Finisce con un pareggio che lascia sensazioni opposte la sfida salvezza tra Cagliari e Pisa, terminata 2-2 all’Unipol Domus. Una gara combattuta, ricca di episodi e ribaltamenti, che nel finale ha gelato il pubblico di casa grazie alla zampata decisiva di Moreo a un passo dal novantesimo.
Il primo tempo scorre su binari di equilibrio, con entrambe le squadre attente a non scoprirsi troppo. Il Cagliari sorprende nelle scelte iniziali, affidandosi per la prima volta da titolare a Kilicsoy in attacco, mentre il Pisa ritrova Tramoni, ex della partita, nel tentativo di interrompere una serie negativa che durava da tre sconfitte consecutive. L’episodio che sblocca il match arriva al 45’: Adopo colpisce il pallone con un braccio in area e l’arbitro concede il rigore. Dal dischetto va proprio Tramoni, che non trema e batte Caprile con una conclusione centrale, portando avanti i nerazzurri.

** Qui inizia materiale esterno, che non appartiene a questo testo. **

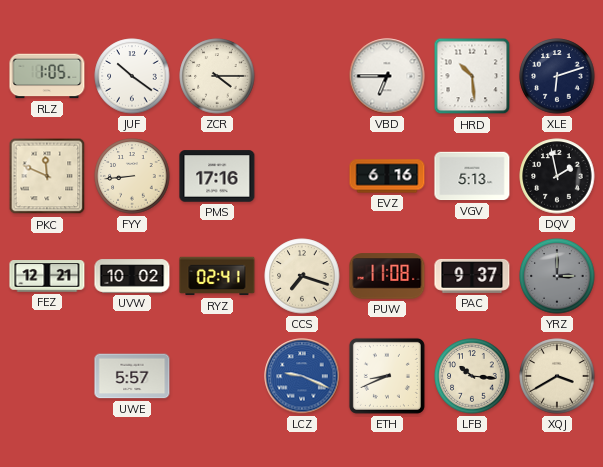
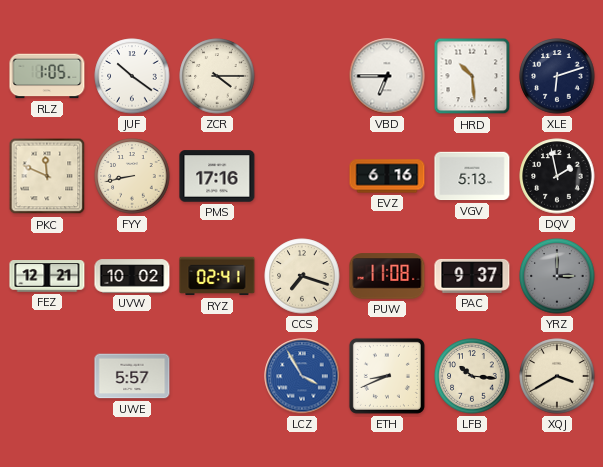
FYY: 8:44 -> 8:43
LCZ: 9:19 -> 3:55
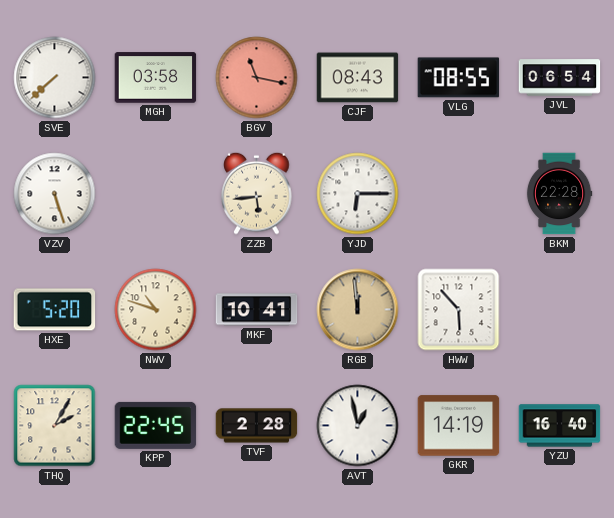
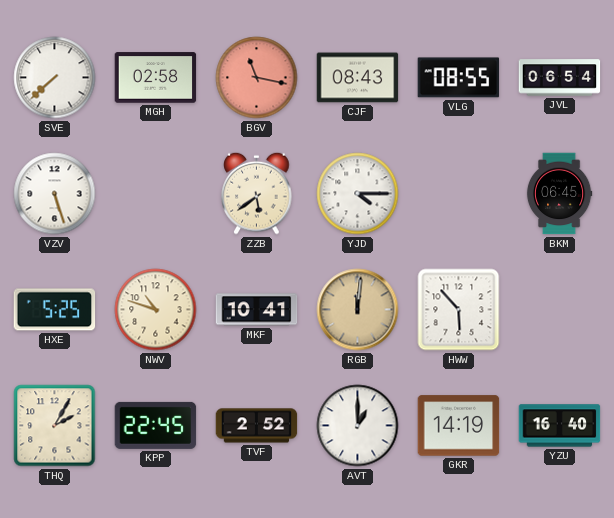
MGH: 03:58 -> 02:58
ZZB: 5:44 -> 5:39
YJD: 6:15 -> 4:15
BKM: 22:28 -> 06:45
HXE: 5:20 -> 5:25
RGB: 11:59 -> 12:01
TVF: 2:28 -> 2:52
AVT: 12:58 -> 1:00
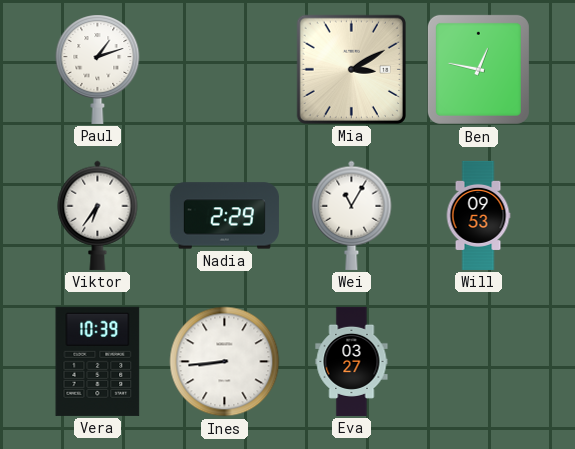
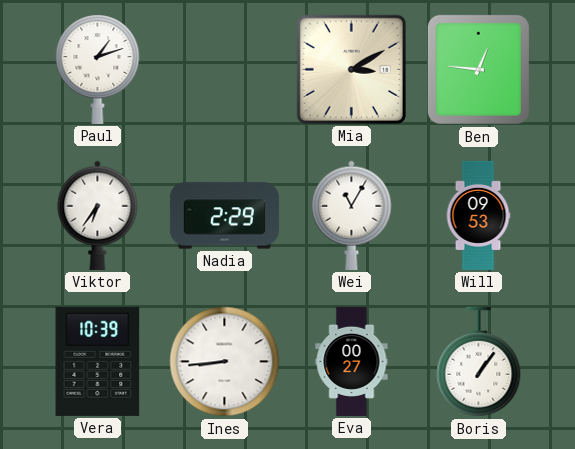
Ben: 12:47 -> 12:46
Eva: 03:27 -> 00:27
Boris: none -> 1:06
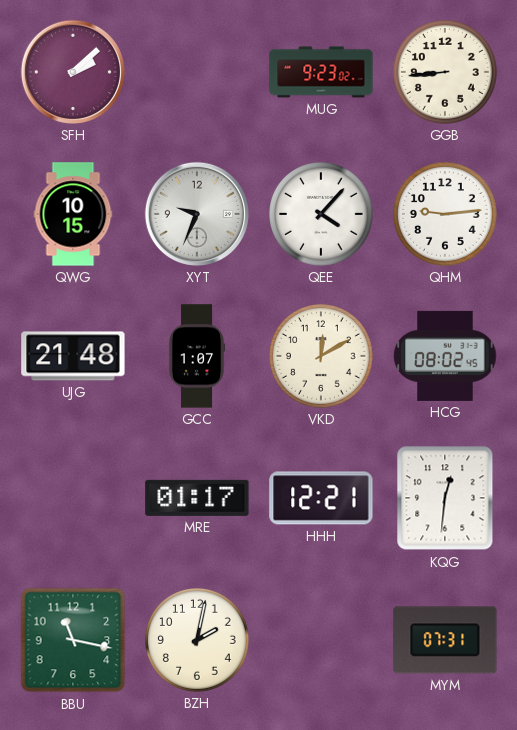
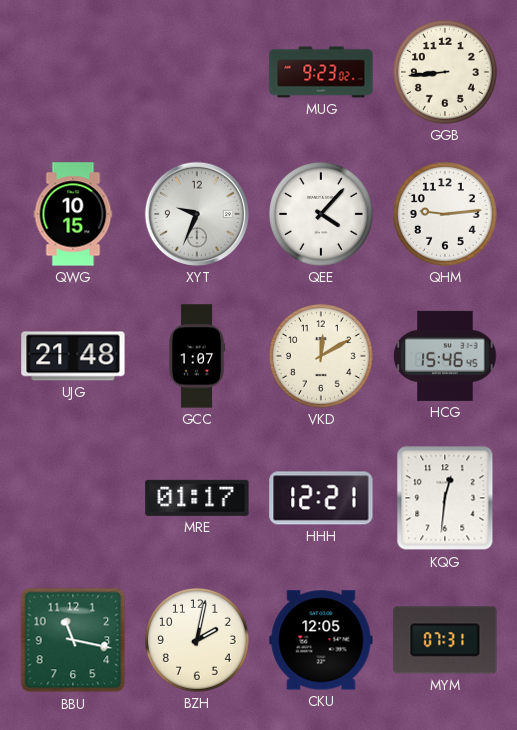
SFH: 2:08 -> none
HCG: 08:02 -> 15:46
CKU: none -> 12:05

Nella ripresa il Cagliari cambia marcia. I cambi di Pisacane si rivelano decisivi, soprattutto l’ingresso di Zappa, che dopo pochi minuti pennella il cross perfetto per Folorunsho. Il centrocampista si inserisce con i tempi giusti e di testa firma l’1-1, riportando entusiasmo sugli spalti. Poco dopo, però, lo stesso Folorunsho è costretto a lasciare il campo per infortunio, un’uscita che non frena la spinta rossoblù.
Al 26’ arriva infatti il sorpasso: Kilicsoy, al primo gol in Serie A, lascia partire una conclusione potente che vale il 2-1 e sembra indirizzare la partita verso una vittoria fondamentale in chiave salvezza. Il Pisa, però, non molla. Nel finale alza il baricentro e trova il meritato pareggio all’89’, quando Moreo sfrutta al meglio l’assist di Leris e batte la difesa cagliaritana, spegnendo l’entusiasmo dell’Unipol Domus.
Con questo risultato il Cagliari sale a quota 15 punti, ma resta il rammarico per due punti sfumati nel finale. Il Pisa, invece, muove la classifica arrivando a 11 punti e mantiene vive le speranze nella lotta per non retrocedere. Un pareggio che pesa, soprattutto per i padroni di casa, ma che racconta l’equilibrio e la tensione di una sfida salvezza destinata a restare aperta fino all’ultimo.